Les enfants tournent leur histoire de fantômes. Jean participe. Il joue mal. Jules voudrait revoir son père, mort dans un accident de voiture. Il arrive au rendez-vous fixé par sa mère avec une heure de retard mais accepte de partir en vacances avec elle et Simon. Le film des enfants, La maison de l'horreur, suscite ce commentaire de Jean : "C'est très beau, c'est très simple, faire du cinéma pour le plaisir". L'équipe des enfants s'en va en bus terminer le film près d'un lac très beau où le père de Jules l'avait emmené. Ils chantent tous "Le lion est mort ce soir". Autour du lac se tourne la fin du film. Juliette s'en va mourir dans l'eau en disant au revoir... Julien voit un lion.

Les enfants découvrent la lettre d'adieu de Jean dans la chambre bleue, vide. Jules croise de nouveau un lion.
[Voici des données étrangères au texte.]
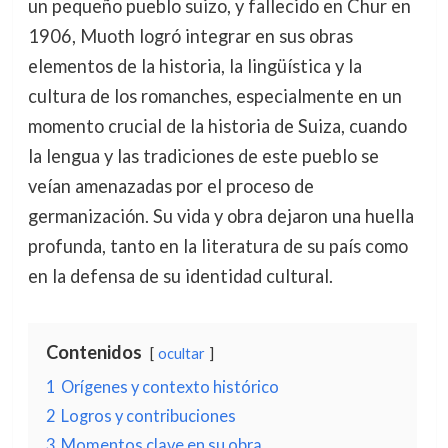
un pequeño pueblo suizo, y fallecido en Chur en
1906, Muoth logró integrar en sus obras
elementos de la historia, la lingüística y la
cultura de los romanches, especialmente en un
momento crucial de la historia de Suiza, cuando
la lengua y las tradiciones de este pueblo se
veían amenazadas por el proceso de
germanización. Su vida y obra dejaron una huella
profunda, tanto en la literatura de su país como
en la defensa de su identidad cultural.
Contenidos
ocultar
1
Orígenes y contexto histórico
2
Logros y contribuciones
3
Momentos clave en su obra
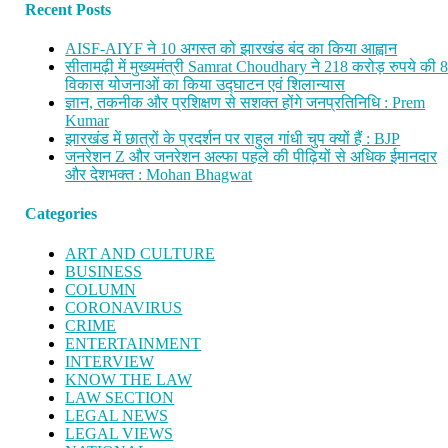
Recent Posts
AISF-AIYF ने 10 अगस्त को झारखंड बंद का किया आह्वान
सीतामढ़ी में मुख्यमंत्री Samrat Choudhary ने 218 करोड़ रुपये की 
विकास योजनाओं का किया उद्घाटन एवं शिलान्यास
ज्ञान, तकनीक और प्रशिक्षण से सशक्त होंगे जनप्रतिनिधि : Prem
Kumar
झारखंड में छात्रों के प्रदर्शन पर राहुल गांधी चुप क्यों हैं : BJP
जनरेशन Z और जनरेशन अल्फा पहले की पीढ़ियों से अधिक ईमानदार
और देशभक्त : Mohan Bhagwat
Categories
ART AND CULTURE
BUSINESS
COLUMN
CORONAVIRUS
CRIME
ENTERTAINMENT
INTERVIEW
KNOW THE LAW
LAW SECTION
LEGAL NEWS
LEGAL VIEWS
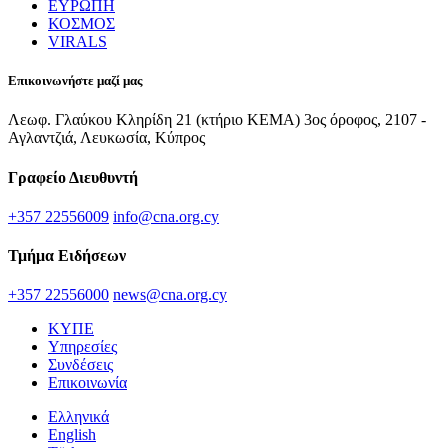
ΕΥΡΩΠΗ
ΚΟΣΜΟΣ
VIRALS
Επικοινωνήστε μαζί μας
Λεωφ. Γλαύκου Κληρίδη 21 (κτήριο ΚΕΜΑ) 3ος όροφος, 2107 -
Αγλαντζιά, Λευκωσία, Κύπρος
Γραφείο Διευθυντή
+357 22556009
info@cna.org.cy
Τμήμα Ειδήσεων
+357 22556000
news@cna.org.cy
ΚΥΠΕ
Υπηρεσίες
Συνδέσεις
Επικοινωνία
Ελληνικά
English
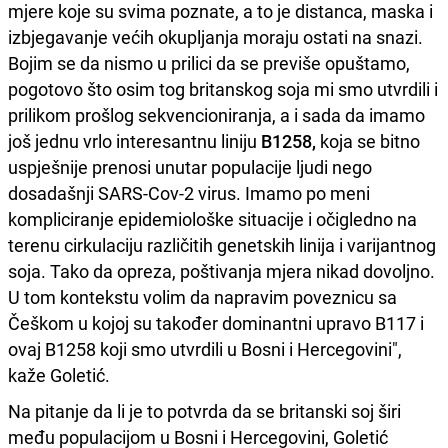
mjere koje su svima poznate, a to je distanca, maska i
izbjegavanje većih okupljanja moraju ostati na snazi.
Bojim se da nismo u prilici da se previše opuštamo,
pogotovo što osim tog britanskog soja mi smo utvrdili i
prilikom prošlog sekvencioniranja, a i sada da imamo
još jednu vrlo interesantnu liniju
B1258,
koja se bitno
uspješnije prenosi unutar populacije ljudi nego
dosadašnji SARS-Cov-2 virus. Imamo po meni
kompliciranje epidemiološke situacije i očigledno na
terenu cirkulaciju različitih genetskih linija i varijantnog
soja. Tako da opreza, poštivanja mjera nikad dovoljno.
U tom kontekstu volim da napravim poveznicu sa
Češkom u kojoj su također dominantni upravo B117 i
ovaj B1258 koji smo utvrdili u Bosni i Hercegovini",
kaže Goletić.
Na pitanje da li je to potvrda da se britanski soj širi
među populacijom u Bosni i Hercegovini, Goletić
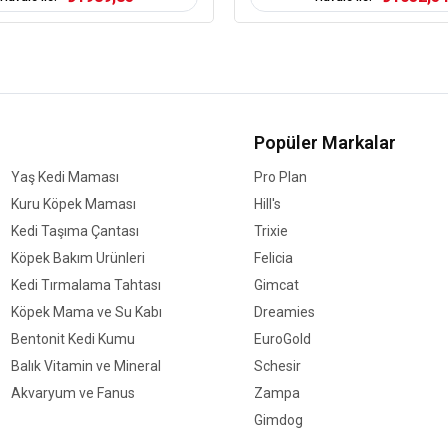
İçindekiler:
Kurutulmuş Somon Prot
Pirinç
Mısır
Somon Yağı (%7)
Popüler Markalar
Tavuk Yağı (%7)
Kurutulmuş Hayvansal P
Yaş Kedi Maması
Pro Plan
Hidrolize Tavuk Ciğeri 
Kuru Köpek Maması
Hill's
Bira Mayası
Kedi Taşıma Çantası
Trixie
Kolajen (%2 Tavuk Bazlı
Köpek Bakım Ürünleri
Felicia
Keçi Boynuzu Kırığı
Kedi Tırmalama Tahtası
Gimcat
Kurutulmuş Şeker Panc
Köpek Mama ve Su Kabı
Dreamies
Maya Proteini
Bentonit Kedi Kumu
EuroGold
Mineraller
Balık Vitamin ve Mineral
Schesir
Prebiyotik Mannan Olig
Akvaryum ve Fanus
Zampa
Glukozamin
Gimdog
Kondroitin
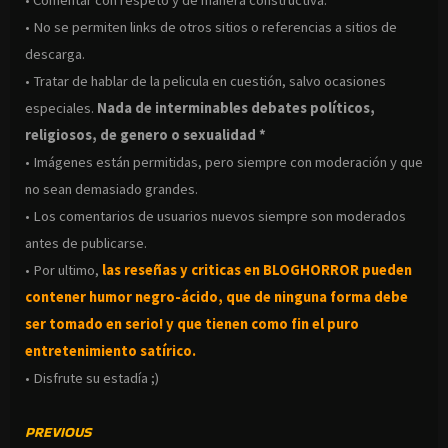
• No se permiten links de otros sitios o referencias a sitios de
descarga.
• Tratar de hablar de la pelicula en cuestión, salvo ocasiones
especiales.
Nada de interminables debates políticos,
religiosos, de genero o sexualidad *
• Imágenes están permitidas, pero siempre con moderación y que
no sean demasiado grandes.
• Los comentarios de usuarios nuevos siempre son moderados
antes de publicarse.
• Por ultimo,
las reseñas y criticas en BLOGHORROR pueden
contener humor negro-
ácido, que de ninguna forma debe
ser tomado en serio! y que tienen como fin el puro
entretenimiento satírico.
• Disfrute su estadía ;)
CONTINUE
PREVIOUS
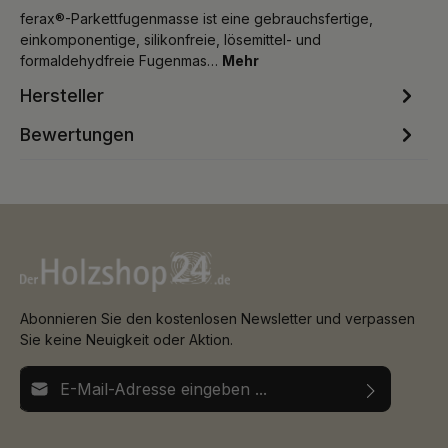
ferax®-Parkettfugenmasse ist eine gebrauchsfertige,
einkomponentige, silikonfreie, lösemittel- und
formaldehydfreie Fugenmas…
Mehr
Hersteller
Bewertungen
Abonnieren Sie den kostenlosen Newsletter und verpassen
Sie keine Neuigkeit oder Aktion.
E-Mail-Adresse*
Ich habe die
Datenschutzbestimmungen
zur Kenntnis
Die mit einem Stern (*) markierten Felder sind
genommen und die
AGB
gelesen und bin mit ihnen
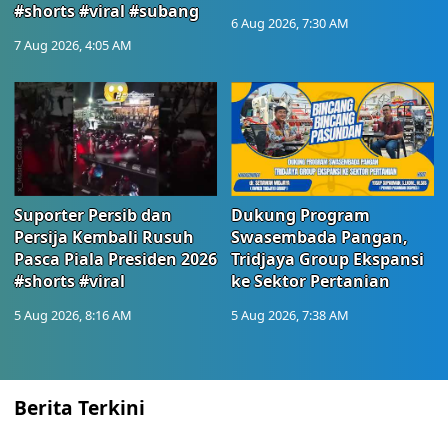
#shorts #viral #subang
6 Aug 2026, 7:30 AM
7 Aug 2026, 4:05 AM
Suporter Persib dan
Dukung Program
Persija Kembali Rusuh
Swasembada Pangan,
Pasca Piala Presiden 2026
Tridjaya Group Ekspansi
#shorts #viral
ke Sektor Pertanian
5 Aug 2026, 8:16 AM
5 Aug 2026, 7:38 AM
Berita Terkini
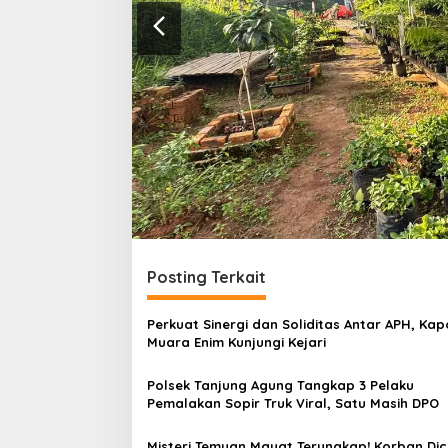
Posting Terkait
Perkuat Sinergi dan Soliditas Antar APH, Kap
Muara Enim Kunjungi Kejari
Polsek Tanjung Agung Tangkap 3 Pelaku
Pemalakan Sopir Truk Viral, Satu Masih DPO
Misteri Temuan Mayat Terungkap! Korban Dic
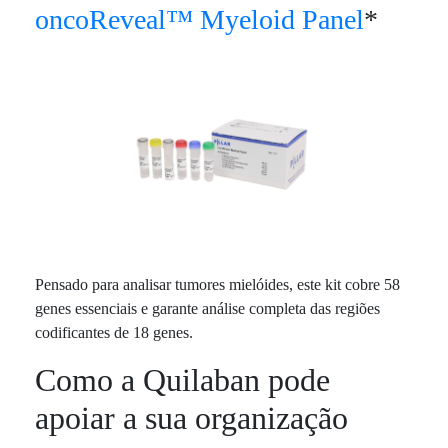
oncoReveal™ Myeloid Panel
*
Pensado para analisar tumores mielóides, este kit cobre 58
genes essenciais e garante análise completa das regiões
codificantes de 18 genes.
Como a Quilaban pode
apoiar a sua organização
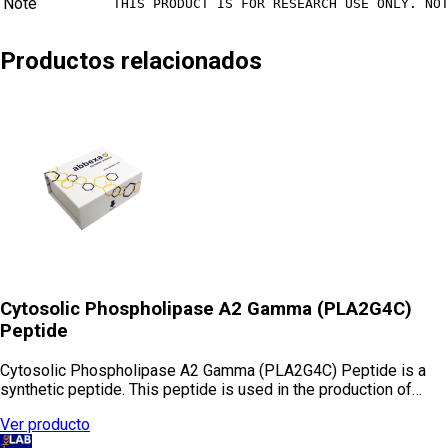
Note
THIS PRODUCT IS FOR RESEARCH USE ONLY. NO
Productos relacionados
Cytosolic Phospholipase A2 Gamma (PLA2G4C)
Peptide
Cytosolic Phospholipase A2 Gamma (PLA2G4C) Peptide is a
synthetic peptide. This peptide is used in the production of…
Ver producto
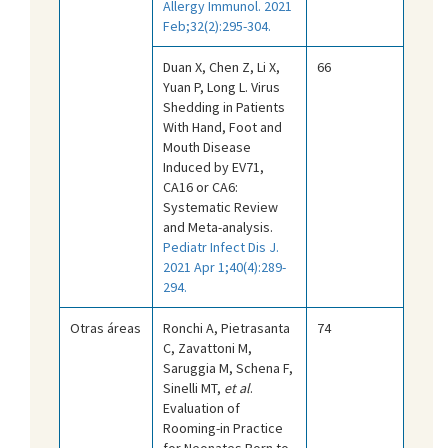
Allergy Immunol. 2021
Feb;32(2):295-304.
Duan X, Chen Z, Li X,
66
Yuan P, Long L. Virus
Shedding in Patients
With Hand, Foot and
Mouth Disease
Induced by EV71,
CA16 or CA6:
Systematic Review
and Meta-analysis.
Pediatr Infect Dis J.
2021 Apr 1;40(4):289-
294.
Otras áreas
Ronchi A, Pietrasanta
74
C, Zavattoni M,
Saruggia M, Schena F,
Sinelli MT,
et al
.
Evaluation of
Rooming-in Practice
for Neonates Born to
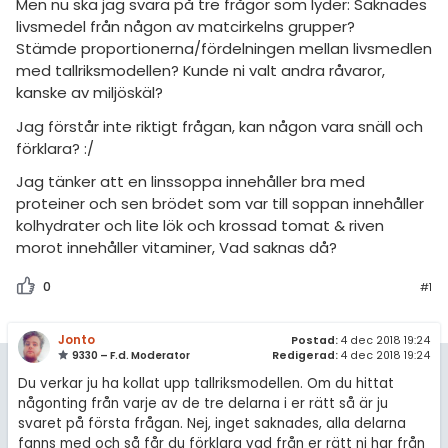
amhällsorientering
Men nu ska jag svara på tre frågor som lyder: Saknades
För lärare
livsmedel från någon av matcirkelns grupper?
konomi
Stämde proportionerna/fördelningen mellan livsmedlen
5 inloggade
med tallriksmodellen? Kunde ni valt andra råvaror,
ler ämnen
kanske av miljöskäl?
Om Pluggakuten
Jag förstår inte riktigt frågan, kan någon vara snäll och
riga diskussioner
förklara? :/
Allmänna villkor
Jag tänker att en linssoppa innehåller bra med
Cookie-inställningar
proteiner och sen brödet som var till soppan innehåller
kolhydrater och lite lök och krossad tomat & riven
morot innehåller vitaminer, Vad saknas då?
0
#1
Jonto
Postad:
4 dec 2018 19:24
9330 – F.d. Moderator
Redigerad:
4 dec 2018 19:24
Du verkar ju ha kollat upp tallriksmodellen. Om du hittat
någonting från varje av de tre delarna i er rätt så är ju
svaret på första frågan. Nej, inget saknades, alla delarna
fanns med och så får du förklara vad från er rätt ni har från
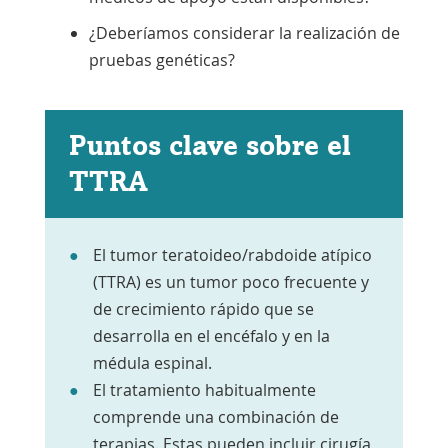
¿Deberíamos considerar la realización de
pruebas genéticas?
Puntos clave sobre el
TTRA
El tumor teratoideo/rabdoide atípico
(TTRA) es un tumor poco frecuente y
de crecimiento rápido que se
desarrolla en el encéfalo y en la
médula espinal.
El tratamiento habitualmente
comprende una combinación de
terapias. Estas pueden incluir cirugía,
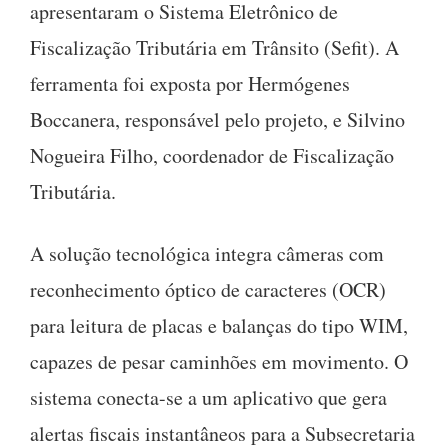
apresentaram o Sistema Eletrônico de
Fiscalização Tributária em Trânsito (Sefit). A
ferramenta foi exposta por Hermógenes
Boccanera, responsável pelo projeto, e Silvino
Nogueira Filho, coordenador de Fiscalização
Tributária.
A solução tecnológica integra câmeras com
reconhecimento óptico de caracteres (OCR)
para leitura de placas e balanças do tipo WIM,
capazes de pesar caminhões em movimento. O
sistema conecta-se a um aplicativo que gera
alertas fiscais instantâneos para a Subsecretaria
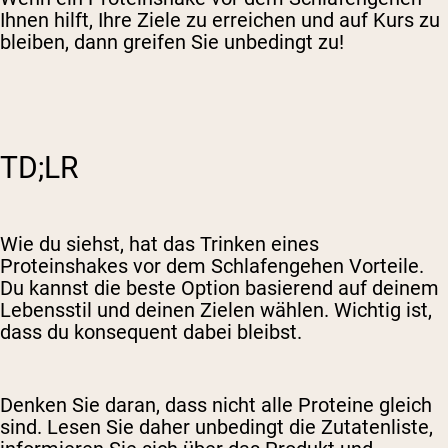
Ihnen hilft, Ihre Ziele zu erreichen und auf Kurs zu
bleiben, dann greifen Sie unbedingt zu!
TD;LR
Wie du siehst, hat das Trinken eines
Proteinshakes vor dem Schlafengehen Vorteile.
Du kannst die beste Option basierend auf deinem
Lebensstil und deinen Zielen wählen. Wichtig ist,
dass du konsequent dabei bleibst.
Denken Sie daran, dass nicht alle Proteine ​​gleich
sind. Lesen Sie daher unbedingt die Zutatenliste,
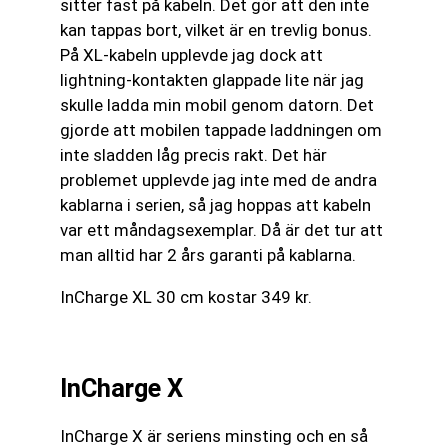
sitter fast på kabeln. Det gör att den inte
kan tappas bort, vilket är en trevlig bonus.
På XL-kabeln upplevde jag dock att
lightning-kontakten glappade lite när jag
skulle ladda min mobil genom datorn. Det
gjorde att mobilen tappade laddningen om
inte sladden låg precis rakt. Det här
problemet upplevde jag inte med de andra
kablarna i serien, så jag hoppas att kabeln
var ett måndagsexemplar. Då är det tur att
man alltid har 2 års garanti på kablarna.
InCharge XL 30 cm kostar 349 kr.
InCharge X
InCharge X är seriens minsting och en så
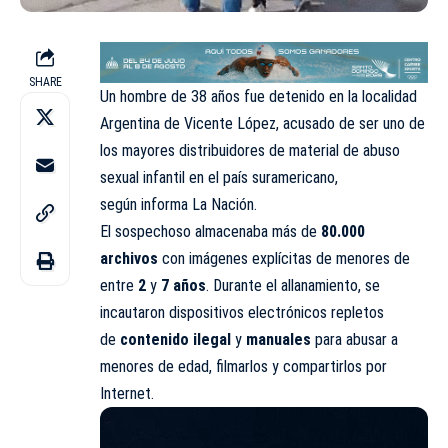
SHARE
Un hombre de 38 años fue detenido en la localidad
Argentina de Vicente López, acusado de ser uno de
los mayores distribuidores de material de abuso
sexual infantil en el país suramericano,
según
informa
La Nación.
El sospechoso almacenaba más de
80.000
archivos
con imágenes explícitas de menores de
entre
2
y
7
años
. Durante el allanamiento, se
incautaron dispositivos electrónicos repletos
de
contenido ilegal
y
manuales
para abusar a
menores de edad, filmarlos y compartirlos por
Internet.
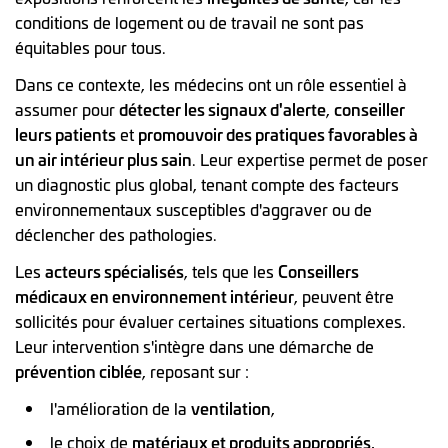
conditions de logement ou de travail ne sont pas
équitables pour tous.
Dans ce contexte, les médecins ont un rôle essentiel à
assumer pour
détecter les signaux d'alerte
,
conseiller
leurs patients
et
promouvoir des pratiques favorables à
un air intérieur plus sain
. Leur expertise permet de poser
un diagnostic plus global, tenant compte des facteurs
environnementaux susceptibles d'aggraver ou de
déclencher des pathologies.
Les
acteurs spécialisés
, tels que les
Conseillers
médicaux en environnement intérieur
, peuvent être
sollicités pour évaluer certaines situations complexes.
Leur intervention s'intègre dans une démarche de
prévention ciblée
, reposant sur :
l'amélioration de la
ventilation
,
le choix de
matériaux et produits appropriés
,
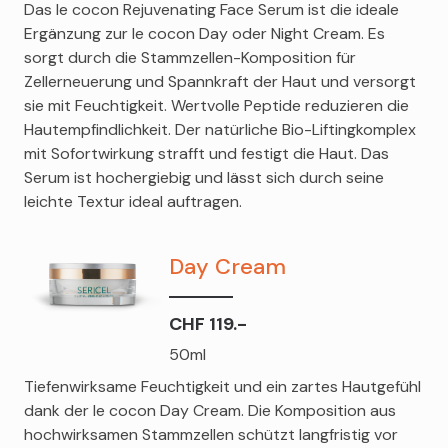
Das le cocon Rejuvenating Face Serum ist die ideale
Ergänzung zur le cocon Day oder Night Cream. Es
sorgt durch die Stammzellen-Komposition für
Zellerneuerung und Spannkraft der Haut und versorgt
sie mit Feuchtigkeit. Wertvolle Peptide reduzieren die
Hautempfindlichkeit. Der natürliche Bio-Liftingkomplex
mit Sofortwirkung strafft und festigt die Haut. Das
Serum ist hochergiebig und lässt sich durch seine
leichte Textur ideal auftragen.
Day Cream
CHF 119.-
50ml
Tiefenwirksame Feuchtigkeit und ein zartes Hautgefühl
dank der le cocon Day Cream. Die Komposition aus
hochwirksamen Stammzellen schützt langfristig vor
Jean, est de nouveau sur la terrasse où se tourne Les larmes d'Inès. Il joue la scène où il meurt après avoir prononcé sa phrase : "Ah c'était un rêve, je croyais t'avoir vraiment vue."

Film qui se voudrait une réflexion sur le cinéma au travers du personnage de Jean-Pierre Léaud qui incarna la Nouvelle vague puis maintenant, trop souvent, le fantôme de celle-ci. La rencontre de la grand-mère de Yuki, Marie, et de Jean est aussi un prétexte pour revoir Isabelle Weingarten qui incarnait Gilberte, l'amour décu d'Alexandre dans La maman et la putain (Jean Eustache, 1973).

Il s'agit bien donc bien ici d'invoquer la mort, celle de l'histoire d'amour avec Juliette pour faire ressentir que plus rien ne peut être "dorénavant" comme "jadis". La poèsie du texte est le plus beau du film. Ainsi cette belle phrase, lorsque Juliette s'enfonce à nouveau dans l'eau : "La mer ne sait rien. La mer ne saura jamais rien. La mer est condamnée à l'ignorance. Mais si tu ne sais pas nager et moi non plus, il ne faudra pas trop s'éloigner du rivage et ça, je le sais. Car, si je coule, je ne pourrais pas aller te repêcher malgré tout l'amour que j'ai pour toi."

Pour le reste, au delà de la très belle image, la réflexion sur le cinéma est laborieuse. Jean incite les enfants à écrire un scenario et s'extasie de leur film "C'est très beau, c'est très simple, faire du cinéma pour le plaisir". On retrouve là le célèbre jugement de Truffaut dans Les films de ma vie :

"Lorsque j'étais critique, je pensais qu'un film, pour être réussi, doit exprimer simultanément une idée du monde et une idée du cinéma ; La règle du jeu ou Citizen Kane répondaient bien à cette définition. Aujourd'hui, je demande à un film que je regarde d'exprimer soit la joie de faire du cinéma, soit l'angoisse de faire du cinéma et je me désintéresse de tout ce qui est entre les deux, c'est-à-dire de tous les films qui ne vibrent pas".

Ce qui ne fonctionne hélas pas ce sont les deux films dans le film, celui du réalisateur et celui des enfants, qui ne servent que de prétexte à cette théorie. Mais pire que tout : le jeu des enfants est, comme dans Yuki et Nina, insupportable de cabotinage mal contenu.